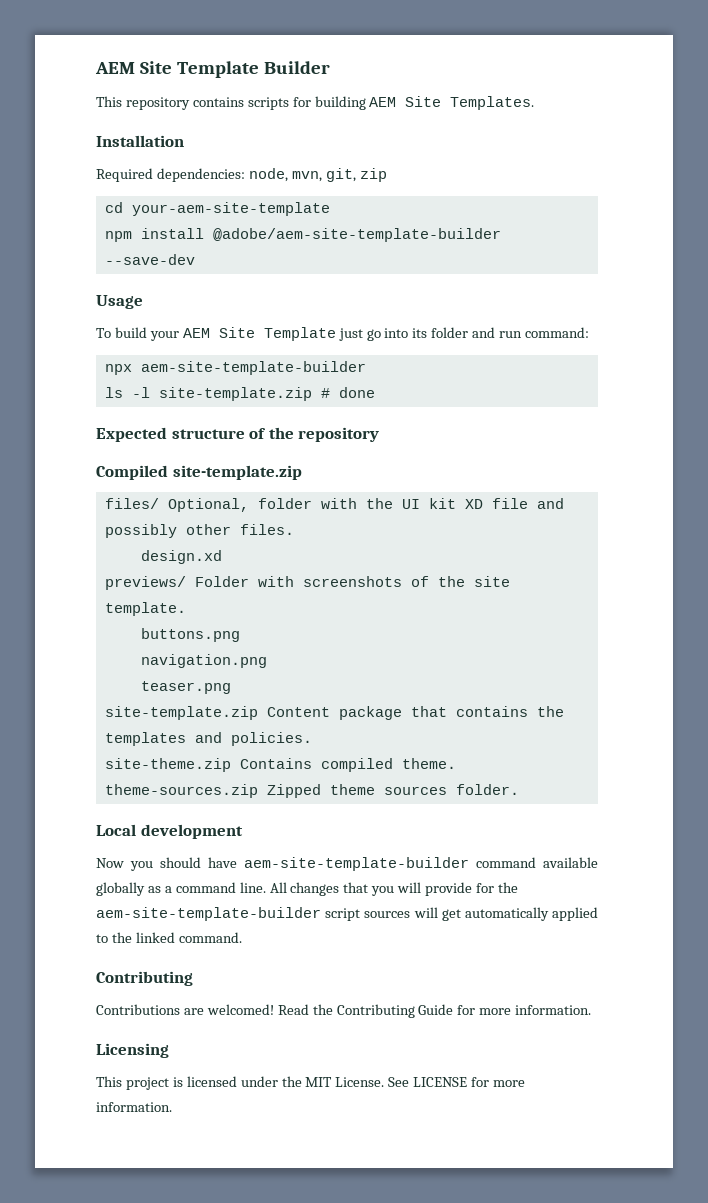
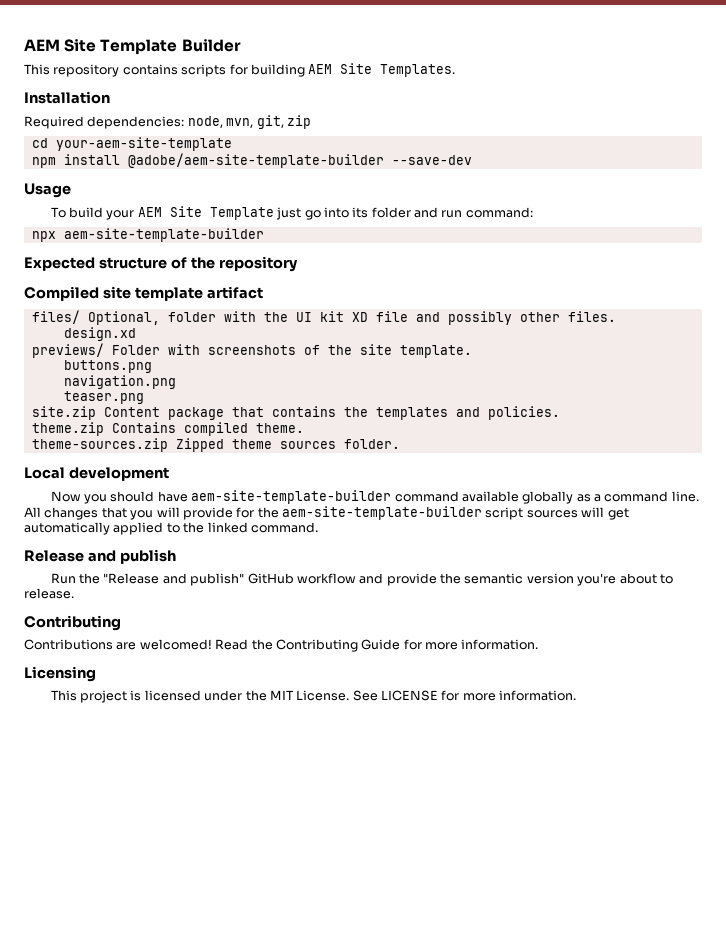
[104,387,375,401] // ls -l site-template.zip # done -> (264, 235) none
[172,465,302,480] site-template.zip -> [102,286,263,301] site template artifact
[104,706,258,720] site-template.zip -> [31,406,96,420] site.zip
[104,758,231,772] site-theme.zip -> [31,422,104,436] theme.zip
(242, 937) none -> [24,549,176,564] [50,573,673,586] [24,588,74,599] // Release and publish // Run the "Release and publish" GitHub workflow and provide the semantic version you're about to release.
########
EXERCISE GOAL:
Report how many lines of the data hold the string "site"; give only the number.

RESPONSE BOX:
4